Recruitment Activity Continues to Rise Sharply in 2022 Along With Starting Salaries

The jobs market has been on a steep rise since covid restrictions were first lifted in April 2021. Since then, there has been no let-up in the demand for workers which is continuing into 2022.

But while vacancies increase, the number of candidates has been in a steady decline, pushing starting salaries up and this pattern seems set to continue in 2022.

Staff Appointments
The seasonally adjusted Permanent Placements Index remained comfortably above the neutral 50.0 level in January, signalling an eleventh consecutive monthly rise in permanent staff appointments across the UK. The steepest increase in permanent staff appointments was seen in the South of England with London sitting at 67.3 on the Index. Similarly, short-term/contract staff billings also saw an increase which has been consistent in each of the past 18 months.

Vacancies
January saw an increase in overall vacancies for the twelfth successive month and even though the number of vacancies is well above the series average, the rate of expansion eased for the sixth month in a row and was the slowest seen since April 2021.

The growth of demand for permanent workers dropped slightly, while temp vacancy growth quickened for the first time since July 2021. The quickest increase in vacancies was signalled for permanent roles in the private sector but demand for staff continued to rise sharply across the public sector during January.

Data from the ONS showed a further increase in job vacancies across the UK in the final three months of 2021 at 1,247,000, up from 1,214,000 in the preceding quarter.
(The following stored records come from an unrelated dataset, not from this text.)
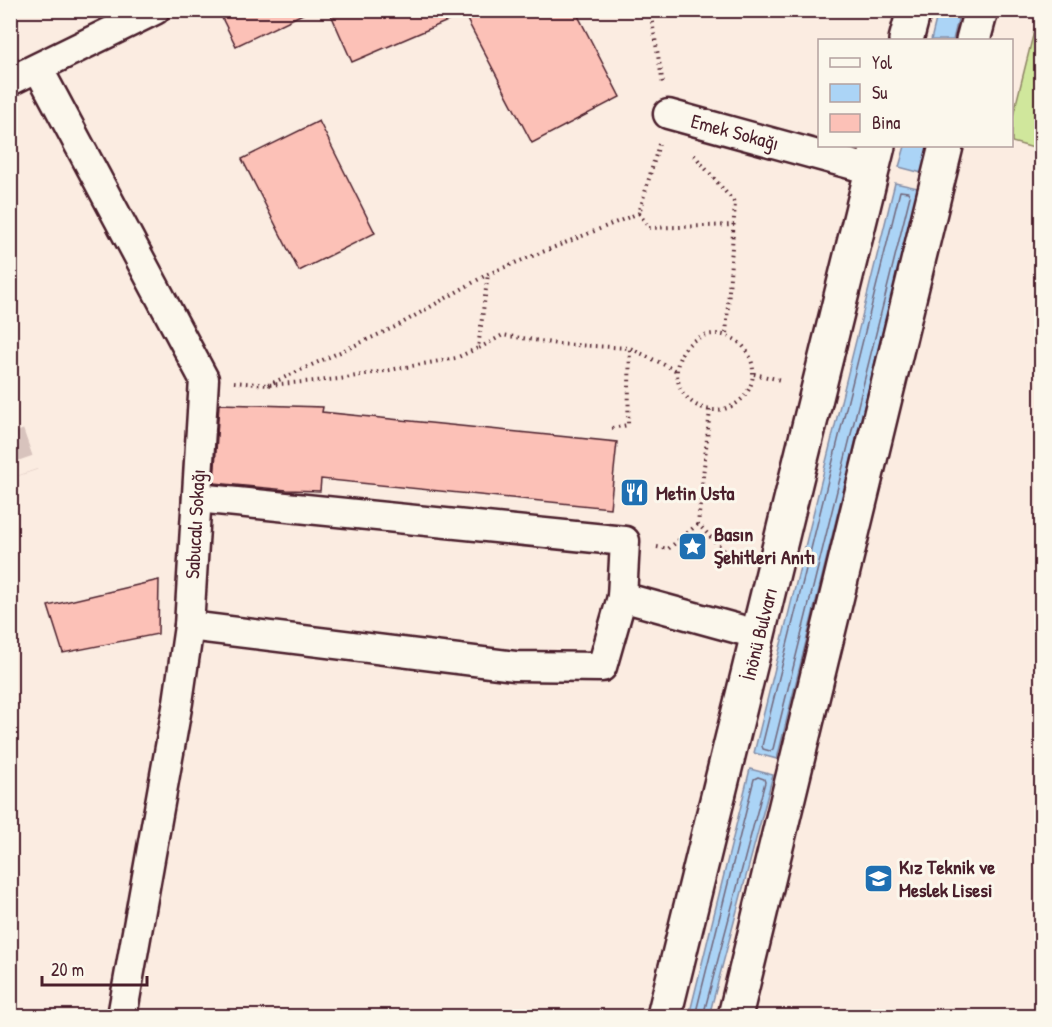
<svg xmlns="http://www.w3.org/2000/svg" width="1052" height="1027" font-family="'Patrick Hand',sans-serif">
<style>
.green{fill:#d0e79c;stroke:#8d8364;stroke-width:1.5}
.water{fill:#abd4f6;stroke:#848ca5;stroke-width:1.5}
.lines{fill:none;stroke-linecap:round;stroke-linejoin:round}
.shore{stroke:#71677c;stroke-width:1.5}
.building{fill:#fcc1b7;stroke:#4a1f2b;stroke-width:1.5}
.street-tunnel{stroke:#d8c3bd;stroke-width:28;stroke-dasharray:28 14;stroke-linecap:butt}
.street-casing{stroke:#4a1f2b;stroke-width:33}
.secondary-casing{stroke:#4a1f2b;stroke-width:38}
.path{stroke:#4a1f2b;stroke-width:4;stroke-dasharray:1.5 4.5;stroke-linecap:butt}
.street{stroke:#fbf7ec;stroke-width:28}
.secondary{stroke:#fbf7ec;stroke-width:33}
.labels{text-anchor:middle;stroke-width:6;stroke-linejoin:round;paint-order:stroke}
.street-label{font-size:20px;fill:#4a1f2b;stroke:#fbf7ec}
.poi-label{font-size:20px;font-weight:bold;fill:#4a1f2b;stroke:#fbf7ec;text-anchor:start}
</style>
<rect width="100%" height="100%" fill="#fbece1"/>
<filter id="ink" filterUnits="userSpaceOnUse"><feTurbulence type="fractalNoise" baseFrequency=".0167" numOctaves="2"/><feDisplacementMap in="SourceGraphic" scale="12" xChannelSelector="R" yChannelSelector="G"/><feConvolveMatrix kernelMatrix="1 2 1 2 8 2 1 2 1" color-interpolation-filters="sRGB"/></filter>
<g filter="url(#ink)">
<path class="green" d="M1039 11H1042L1041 150 1012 142V120Z"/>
<g class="water">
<path d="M938 11H960L953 40H931Z"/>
<path d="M905 146H928L922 173 899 167Z"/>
<path d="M895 183 918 188 777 759 754 753Z"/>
<path d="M750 769 773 775 709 1016H689Z"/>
</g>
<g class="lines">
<g class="shore">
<path d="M900 191 908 192 910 196 773 749 770 751 763 749 762 746Z"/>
<path d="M695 1016 754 779 758 777 764 779 765 782 703 1016"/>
</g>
</g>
<g class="building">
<path d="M218 10H311L236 46Z"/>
<path d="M329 10H575L620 97 532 143 464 14 352 62Z"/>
<path d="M319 121 375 233 299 271 242 159Z"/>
<path d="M219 404 323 407 322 412 617 442 610 508 321 479 320 491 287 490 214 483Z"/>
<path d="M159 580 158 634 63 653 48 606Z"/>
</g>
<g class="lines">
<path class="street-tunnel" d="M10 434 24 474"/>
<defs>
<g id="street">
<path d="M38 68 204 379 189 626 178 702 122 1016"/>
<path d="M10 81 155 10"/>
<path d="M668 114 872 170"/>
<path d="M197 498 625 541 622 597"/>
<path d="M189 626 515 666 602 667 622 597 760 635"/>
</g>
<g id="secondary">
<path d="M906 40 914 10"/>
<path d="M973 40 981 10"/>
<path d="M664 1016 878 146"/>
<path d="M735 1016 946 146"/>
</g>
</defs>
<use href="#street" class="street-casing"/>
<use href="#secondary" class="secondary-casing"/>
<g class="path">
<path d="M650 10 663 84"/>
<path d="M659 144 639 213 649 228 734 225"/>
<path d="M694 155 735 203 726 335"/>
<circle cx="715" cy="372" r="38"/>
<path d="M479 348 503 335 558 344 630 348 677 371"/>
<path d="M754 374 781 380"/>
<path d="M234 382 268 385 340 379 456 358 478 348 488 274"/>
<path d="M268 385 397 326 488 274 639 213"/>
<path d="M710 410 698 524 738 565"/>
<path d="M612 428 628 425 630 348"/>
<path d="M657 547 668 549 698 524"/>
</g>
<use href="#street" class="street"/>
<use href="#secondary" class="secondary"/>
</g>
</g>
<defs>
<symbol id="restaurant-square" viewBox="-11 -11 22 22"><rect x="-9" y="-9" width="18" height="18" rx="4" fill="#1f6fb2" stroke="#fbf7ec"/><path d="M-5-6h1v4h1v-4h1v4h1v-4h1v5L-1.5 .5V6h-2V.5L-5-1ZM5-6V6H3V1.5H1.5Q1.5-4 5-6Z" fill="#fff"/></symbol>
<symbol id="sight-square" viewBox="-11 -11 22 22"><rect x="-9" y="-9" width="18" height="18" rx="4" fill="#1f6fb2" stroke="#fbf7ec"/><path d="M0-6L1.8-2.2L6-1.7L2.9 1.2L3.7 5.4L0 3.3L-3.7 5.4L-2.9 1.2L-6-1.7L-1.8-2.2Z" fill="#fff"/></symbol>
<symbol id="school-square" viewBox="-11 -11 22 22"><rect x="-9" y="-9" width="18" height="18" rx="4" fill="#1f6fb2" stroke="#fbf7ec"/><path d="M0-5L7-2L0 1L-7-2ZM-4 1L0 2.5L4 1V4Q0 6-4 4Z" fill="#fff"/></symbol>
</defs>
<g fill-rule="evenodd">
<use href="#restaurant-square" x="618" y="476" width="33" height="33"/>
<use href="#sight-square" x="676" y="530" width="33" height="33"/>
<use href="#school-square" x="862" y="862" width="33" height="33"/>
</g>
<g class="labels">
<g class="street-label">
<text transform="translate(735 132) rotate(15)" y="7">Emek Sokağı</text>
<text transform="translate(195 524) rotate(-87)" y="7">Sabucalı Sokağı</text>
<text transform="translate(759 634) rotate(-76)" y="7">İnönü Bulvarı</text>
</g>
<g class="poi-label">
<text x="656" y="500">Metin Usta</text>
<text x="714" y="541">Basın<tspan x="714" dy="23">Şehitleri Anıtı</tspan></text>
<text x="899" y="874">Kız Teknik ve<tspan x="899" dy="23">Meslek Lisesi</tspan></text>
</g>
</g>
<rect width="1052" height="1027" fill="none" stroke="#fbf7ec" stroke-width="36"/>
<rect x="18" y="18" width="1016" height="991" fill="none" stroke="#4a1f2b" stroke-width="2" filter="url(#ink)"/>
<rect x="818" y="39" width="195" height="108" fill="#fbf7ec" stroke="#b4a19f" stroke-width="1.5"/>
<rect x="830" y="58" width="30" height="9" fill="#fbf7ec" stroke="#b4a19f" stroke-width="1.5"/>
<text x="872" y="69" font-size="18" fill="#4a1f2b">Yol</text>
<rect x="830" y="84" width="30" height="18" fill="#abd4f6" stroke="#b4a19f" stroke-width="1.5"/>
<text x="872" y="99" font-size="18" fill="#4a1f2b">Su</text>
<rect x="830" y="114" width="30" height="18" fill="#fcc1b7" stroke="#b4a19f" stroke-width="1.5"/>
<text x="872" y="129" font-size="18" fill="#4a1f2b">Bina</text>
<path d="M42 976v9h105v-9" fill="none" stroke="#4a1f2b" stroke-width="3"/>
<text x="51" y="976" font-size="18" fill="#4a1f2b" stroke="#fbf7ec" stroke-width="4.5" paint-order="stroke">20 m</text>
</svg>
Interestingly, in 2020 prior to the pandemic, the number of vacancies stood at just a touch over 800,000.

Which Sectors Are Seeing the Most Demand for Candidates?
IT is, as always, at the top of this data with Nursing/Medical/Care and Accounting/Financial running close behind. That said, all sectors apart from retail are seeing unprecedented demand for workers with little disparity between the sectors. All sectors are seeing demand that is way above that experienced pre covid and staff availability slipped further in January to 35.1.

Starting Salaries
Starting salaries awarded to new permanent joiners increased again in January 2022 with higher starting salaries overwhelmingly linked to greater competition for scarce staff and ongoing skills shortages. Data from the ONS showed that employee earnings (including bonuses) rose +4.2% year-on-year in the three months to November.
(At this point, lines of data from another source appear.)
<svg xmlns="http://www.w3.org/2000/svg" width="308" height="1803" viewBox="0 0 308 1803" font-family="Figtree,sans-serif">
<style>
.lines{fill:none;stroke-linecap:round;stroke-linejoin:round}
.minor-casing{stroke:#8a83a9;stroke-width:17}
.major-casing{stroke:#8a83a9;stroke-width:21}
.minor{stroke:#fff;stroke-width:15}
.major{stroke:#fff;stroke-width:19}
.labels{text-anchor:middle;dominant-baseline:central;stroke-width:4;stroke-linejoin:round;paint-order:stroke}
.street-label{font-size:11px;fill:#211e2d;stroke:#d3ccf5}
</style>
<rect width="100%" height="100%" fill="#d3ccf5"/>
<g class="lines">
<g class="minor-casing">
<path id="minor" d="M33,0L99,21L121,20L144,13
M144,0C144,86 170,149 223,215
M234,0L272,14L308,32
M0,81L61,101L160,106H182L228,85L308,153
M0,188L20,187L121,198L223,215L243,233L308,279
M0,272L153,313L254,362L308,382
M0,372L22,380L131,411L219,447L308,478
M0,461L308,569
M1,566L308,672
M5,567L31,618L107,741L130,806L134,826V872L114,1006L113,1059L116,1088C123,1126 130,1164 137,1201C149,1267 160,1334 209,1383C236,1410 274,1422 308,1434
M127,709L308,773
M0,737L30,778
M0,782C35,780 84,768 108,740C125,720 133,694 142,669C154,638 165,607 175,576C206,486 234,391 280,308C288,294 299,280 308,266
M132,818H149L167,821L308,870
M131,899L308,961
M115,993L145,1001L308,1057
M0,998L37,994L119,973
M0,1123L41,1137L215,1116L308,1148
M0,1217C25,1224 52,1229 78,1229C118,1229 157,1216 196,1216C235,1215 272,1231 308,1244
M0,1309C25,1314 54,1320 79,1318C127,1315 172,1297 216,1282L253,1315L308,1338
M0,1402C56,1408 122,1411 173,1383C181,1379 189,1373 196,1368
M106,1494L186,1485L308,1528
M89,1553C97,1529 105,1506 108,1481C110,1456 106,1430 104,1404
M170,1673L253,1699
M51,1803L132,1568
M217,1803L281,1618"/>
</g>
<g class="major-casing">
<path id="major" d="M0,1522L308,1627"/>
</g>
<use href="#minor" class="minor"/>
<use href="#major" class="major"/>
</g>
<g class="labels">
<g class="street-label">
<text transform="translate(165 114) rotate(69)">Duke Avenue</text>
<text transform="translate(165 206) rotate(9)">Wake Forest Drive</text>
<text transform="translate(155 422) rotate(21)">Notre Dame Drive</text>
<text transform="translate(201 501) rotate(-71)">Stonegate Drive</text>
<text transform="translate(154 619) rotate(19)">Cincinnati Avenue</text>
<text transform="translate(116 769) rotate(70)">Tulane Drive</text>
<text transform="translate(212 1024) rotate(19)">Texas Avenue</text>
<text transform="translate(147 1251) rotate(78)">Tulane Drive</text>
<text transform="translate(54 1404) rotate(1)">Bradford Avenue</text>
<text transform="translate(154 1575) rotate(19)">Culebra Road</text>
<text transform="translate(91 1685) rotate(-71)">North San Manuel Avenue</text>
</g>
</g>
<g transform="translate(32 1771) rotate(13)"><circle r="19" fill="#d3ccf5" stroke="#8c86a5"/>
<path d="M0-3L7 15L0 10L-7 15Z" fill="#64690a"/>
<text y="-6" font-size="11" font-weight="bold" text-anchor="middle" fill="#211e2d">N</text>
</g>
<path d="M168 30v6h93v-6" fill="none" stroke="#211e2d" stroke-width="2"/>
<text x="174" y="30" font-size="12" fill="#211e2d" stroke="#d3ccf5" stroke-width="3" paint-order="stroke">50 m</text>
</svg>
At this point in time, we are almost midway through the first quarter of 2022 and there is still widespread uncertainty around the UK economy. However, despite business confidence in the economy dropping, many employers are still intending to hire new staff and are confident in their ability to do so.
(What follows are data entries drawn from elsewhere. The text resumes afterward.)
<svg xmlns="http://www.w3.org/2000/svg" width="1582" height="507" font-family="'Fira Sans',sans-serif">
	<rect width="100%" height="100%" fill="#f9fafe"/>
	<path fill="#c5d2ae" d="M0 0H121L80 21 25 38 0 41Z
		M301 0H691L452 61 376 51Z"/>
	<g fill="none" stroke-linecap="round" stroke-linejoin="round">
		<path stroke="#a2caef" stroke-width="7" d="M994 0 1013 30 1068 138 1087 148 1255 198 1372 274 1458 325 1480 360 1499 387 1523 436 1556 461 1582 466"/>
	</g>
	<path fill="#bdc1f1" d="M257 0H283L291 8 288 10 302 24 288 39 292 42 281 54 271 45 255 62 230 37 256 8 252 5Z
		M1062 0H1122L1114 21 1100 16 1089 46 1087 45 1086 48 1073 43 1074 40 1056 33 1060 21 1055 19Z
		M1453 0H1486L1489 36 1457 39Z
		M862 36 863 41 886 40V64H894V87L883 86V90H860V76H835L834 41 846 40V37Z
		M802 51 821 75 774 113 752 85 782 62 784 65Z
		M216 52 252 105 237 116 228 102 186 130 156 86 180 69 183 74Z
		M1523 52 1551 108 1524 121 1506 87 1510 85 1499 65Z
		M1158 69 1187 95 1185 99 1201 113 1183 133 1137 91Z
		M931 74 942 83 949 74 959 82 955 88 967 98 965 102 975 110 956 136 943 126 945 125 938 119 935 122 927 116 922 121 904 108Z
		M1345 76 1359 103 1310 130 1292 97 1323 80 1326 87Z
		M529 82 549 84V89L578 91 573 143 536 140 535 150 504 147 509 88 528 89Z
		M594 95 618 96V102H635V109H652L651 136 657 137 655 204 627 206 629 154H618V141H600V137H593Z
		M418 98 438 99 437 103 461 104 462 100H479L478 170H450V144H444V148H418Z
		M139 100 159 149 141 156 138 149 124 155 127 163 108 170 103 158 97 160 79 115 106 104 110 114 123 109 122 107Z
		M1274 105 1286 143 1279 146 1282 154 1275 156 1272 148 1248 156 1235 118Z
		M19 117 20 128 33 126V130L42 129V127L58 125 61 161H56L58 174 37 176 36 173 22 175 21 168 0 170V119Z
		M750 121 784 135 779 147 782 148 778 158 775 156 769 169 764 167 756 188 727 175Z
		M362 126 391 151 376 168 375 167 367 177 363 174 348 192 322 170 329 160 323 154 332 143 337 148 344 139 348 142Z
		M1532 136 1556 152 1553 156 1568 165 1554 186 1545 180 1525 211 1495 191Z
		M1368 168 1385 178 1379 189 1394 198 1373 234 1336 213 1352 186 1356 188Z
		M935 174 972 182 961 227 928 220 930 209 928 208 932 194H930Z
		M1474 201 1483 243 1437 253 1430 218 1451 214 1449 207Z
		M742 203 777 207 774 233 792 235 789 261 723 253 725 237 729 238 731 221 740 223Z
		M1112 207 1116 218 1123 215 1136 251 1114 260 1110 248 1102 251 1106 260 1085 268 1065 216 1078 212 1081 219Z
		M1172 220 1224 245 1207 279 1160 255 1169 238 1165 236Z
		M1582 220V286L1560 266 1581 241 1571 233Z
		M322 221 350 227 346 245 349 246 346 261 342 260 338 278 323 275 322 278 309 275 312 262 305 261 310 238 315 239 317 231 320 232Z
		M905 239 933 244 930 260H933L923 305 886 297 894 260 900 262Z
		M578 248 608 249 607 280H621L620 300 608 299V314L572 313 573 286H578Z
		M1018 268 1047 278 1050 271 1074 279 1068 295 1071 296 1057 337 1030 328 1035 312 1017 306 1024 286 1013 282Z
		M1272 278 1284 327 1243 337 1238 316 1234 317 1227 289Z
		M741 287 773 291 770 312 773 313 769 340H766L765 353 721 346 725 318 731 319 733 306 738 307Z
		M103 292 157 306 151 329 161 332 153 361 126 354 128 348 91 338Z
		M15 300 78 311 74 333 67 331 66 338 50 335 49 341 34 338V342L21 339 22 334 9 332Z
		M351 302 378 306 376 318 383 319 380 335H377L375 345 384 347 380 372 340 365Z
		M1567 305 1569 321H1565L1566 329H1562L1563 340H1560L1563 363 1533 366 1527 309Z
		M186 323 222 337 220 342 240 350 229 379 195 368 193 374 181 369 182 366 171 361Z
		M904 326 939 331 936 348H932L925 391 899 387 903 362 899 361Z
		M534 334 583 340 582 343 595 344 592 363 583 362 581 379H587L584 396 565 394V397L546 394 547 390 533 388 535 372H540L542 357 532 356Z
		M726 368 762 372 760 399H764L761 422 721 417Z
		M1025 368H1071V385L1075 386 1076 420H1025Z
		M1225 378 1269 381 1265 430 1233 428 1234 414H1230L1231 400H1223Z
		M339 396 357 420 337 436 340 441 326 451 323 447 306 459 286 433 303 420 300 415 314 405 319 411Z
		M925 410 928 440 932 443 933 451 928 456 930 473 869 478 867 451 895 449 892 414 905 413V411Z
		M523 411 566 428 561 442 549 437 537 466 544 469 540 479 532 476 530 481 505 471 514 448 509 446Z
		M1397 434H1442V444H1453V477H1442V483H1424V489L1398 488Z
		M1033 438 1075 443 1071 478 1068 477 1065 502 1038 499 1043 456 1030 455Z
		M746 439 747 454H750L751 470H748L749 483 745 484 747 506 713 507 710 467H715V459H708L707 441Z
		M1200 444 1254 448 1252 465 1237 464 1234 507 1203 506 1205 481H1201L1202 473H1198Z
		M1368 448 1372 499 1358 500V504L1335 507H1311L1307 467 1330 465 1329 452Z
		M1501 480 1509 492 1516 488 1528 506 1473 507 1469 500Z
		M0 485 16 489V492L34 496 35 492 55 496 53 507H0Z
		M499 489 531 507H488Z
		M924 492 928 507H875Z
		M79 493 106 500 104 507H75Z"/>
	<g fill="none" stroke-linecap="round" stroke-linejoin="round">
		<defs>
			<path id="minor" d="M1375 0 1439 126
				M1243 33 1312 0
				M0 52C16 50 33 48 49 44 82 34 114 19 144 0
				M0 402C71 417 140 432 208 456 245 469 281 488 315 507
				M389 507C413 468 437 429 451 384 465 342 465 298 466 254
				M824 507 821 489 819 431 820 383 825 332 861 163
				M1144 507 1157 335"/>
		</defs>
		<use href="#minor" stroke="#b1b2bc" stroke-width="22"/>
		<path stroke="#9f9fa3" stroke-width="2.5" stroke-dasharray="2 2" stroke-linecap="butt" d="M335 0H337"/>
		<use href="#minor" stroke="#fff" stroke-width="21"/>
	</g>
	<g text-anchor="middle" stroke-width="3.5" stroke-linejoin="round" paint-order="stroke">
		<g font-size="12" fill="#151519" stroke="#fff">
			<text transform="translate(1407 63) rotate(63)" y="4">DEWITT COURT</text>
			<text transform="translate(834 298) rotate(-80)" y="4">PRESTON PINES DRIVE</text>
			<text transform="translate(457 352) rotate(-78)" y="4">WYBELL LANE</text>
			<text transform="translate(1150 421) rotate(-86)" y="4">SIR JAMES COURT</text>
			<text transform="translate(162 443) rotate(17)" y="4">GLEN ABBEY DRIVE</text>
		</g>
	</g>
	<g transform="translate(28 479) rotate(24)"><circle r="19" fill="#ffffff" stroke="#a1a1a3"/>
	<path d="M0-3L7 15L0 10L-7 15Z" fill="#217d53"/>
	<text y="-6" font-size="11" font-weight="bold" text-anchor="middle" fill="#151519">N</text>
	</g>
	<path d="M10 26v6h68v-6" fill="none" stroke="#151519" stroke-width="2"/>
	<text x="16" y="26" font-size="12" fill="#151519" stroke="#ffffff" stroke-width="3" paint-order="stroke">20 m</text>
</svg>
Higher inflation and the rising cost of living will be the biggest impact on the labour market this year. Labour shortages have been a factor in this; as candidate availability declines, employers are offering record-high starting salaries in an attempt to stay competitive. The Bank of England has predicted that inflation will reach a peak of 6% in spring 2022, then start to decrease in the second half of the year and into 2023 where we might start to see an easing in the current recruitment situation and a return to a more normal pace of hiring.